## AUSGANGSTEXT
Knopf im Auge: Das Firmengelände Koh-i-Noor in Vršovice

Niemand sollte das nachmachen und sich einen Druckknopf aufs Auge nähen lassen. Es verlangt ja auch niemand. Aber als Logo („Koh-i-Noor. Symbol der Qualität“, lautet die deutsche Übersetzung des Textes) erreicht dieses Wandgemälde zweifellos den erwünschten Zweck, auffällige Werbung zu betreiben. Zu sehen ist es hier auf dem bröckelnden Putz der ehemaligen Fabrik von Koh-i-Noor im Stadtteil Vršovice (Prag 10).

## AUFGABEN
a – Fasse den Absatz im Ausgangstext, der mit „Niemand sollte das nachmachen“ beginnt, kürzer zusammen und behalte dabei seine wichtigsten Angaben bei.
b – Schreibe den Ausgangstext über das Firmengelände Koh-i-Noor in Vršovice im Anschluss an seinen letzten Satz weiter.

## DATENLISTE
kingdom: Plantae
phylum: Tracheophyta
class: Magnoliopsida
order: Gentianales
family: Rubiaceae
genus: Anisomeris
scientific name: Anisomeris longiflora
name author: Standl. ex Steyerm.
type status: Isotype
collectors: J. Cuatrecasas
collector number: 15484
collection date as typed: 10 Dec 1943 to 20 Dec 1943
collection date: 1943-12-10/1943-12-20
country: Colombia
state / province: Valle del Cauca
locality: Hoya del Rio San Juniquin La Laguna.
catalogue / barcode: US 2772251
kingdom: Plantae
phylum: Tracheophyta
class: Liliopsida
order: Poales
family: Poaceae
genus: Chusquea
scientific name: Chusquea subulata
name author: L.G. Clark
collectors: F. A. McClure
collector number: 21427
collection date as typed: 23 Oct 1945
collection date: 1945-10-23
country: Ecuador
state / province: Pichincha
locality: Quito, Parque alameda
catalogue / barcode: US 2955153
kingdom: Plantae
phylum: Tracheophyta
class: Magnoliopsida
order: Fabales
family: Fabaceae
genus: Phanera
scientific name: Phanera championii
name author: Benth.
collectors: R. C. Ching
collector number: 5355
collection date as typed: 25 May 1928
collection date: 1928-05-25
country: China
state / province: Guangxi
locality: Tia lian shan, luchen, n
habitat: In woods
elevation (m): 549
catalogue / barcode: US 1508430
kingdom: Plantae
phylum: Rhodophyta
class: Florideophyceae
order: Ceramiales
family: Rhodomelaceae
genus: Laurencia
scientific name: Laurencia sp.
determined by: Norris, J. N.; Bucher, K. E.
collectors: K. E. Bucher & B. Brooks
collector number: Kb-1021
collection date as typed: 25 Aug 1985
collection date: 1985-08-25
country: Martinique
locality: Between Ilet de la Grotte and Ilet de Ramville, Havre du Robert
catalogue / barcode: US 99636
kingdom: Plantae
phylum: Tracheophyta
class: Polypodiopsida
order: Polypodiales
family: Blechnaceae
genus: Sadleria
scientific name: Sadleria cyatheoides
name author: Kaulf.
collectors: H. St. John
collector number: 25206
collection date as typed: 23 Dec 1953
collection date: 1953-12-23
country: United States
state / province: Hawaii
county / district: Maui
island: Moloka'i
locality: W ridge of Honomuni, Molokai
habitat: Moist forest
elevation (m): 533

## ANTWORTEN JE AUFGABE
a – Sich einen Druckknopf aufs Auge nähen zu lassen, sollte niemand nachmachen. Als Logo erfüllt das Wandgemälde aber klar seinen Zweck als auffällige Werbung. Sein Text lautet auf Deutsch „Koh-i-Noor. Symbol der Qualität“. Es befindet sich auf dem bröckelnden Putz der ehemaligen Koh-i-Noor-Fabrik in Vršovice (Prag 10).

b –
Das Firmenlogo wurde im Jahre 1920 von František Kupka gestaltet, einem der bedeutendsten Pioniere der abstrakten Malerei der damaligen Tschechoslowakei. Es handelt sich mithin um ein echtes Kunstwerk. Zu der Zeit, als Kupka das Logo entwarf, bestand die Firma Koh-i-Noor allerdings bereits seit 18 Jahren und bewegte sich auf ihre wirtschaftliche Blüte zu. An dieser Stelle muss dann doch klargestellt werden, dass es sich dabei nicht um die 1790 von Joseph Hardtmuth gegründete und etwas bekanntere Firma Koh-i-Noor Hardtmuth handelt, die bis heute einer der weltweit größten Produzenten von Bleistiften und Künstlerbedarf ist. Die Firma, von der hier die Rede ist, und deren alte Firmenanlage in der Vršovická 478/51 in Prag 10 liegt, war ein führender Hersteller und Vertreiber von Kurzwaren und Textilbedarf, wobei die Druckknöpfe anscheinend das imageprägende Produkt waren. Tatsächlich hat die Firma dem Druckknopf erst weltweit zur Bekanntheit und Verbreitung verholfen.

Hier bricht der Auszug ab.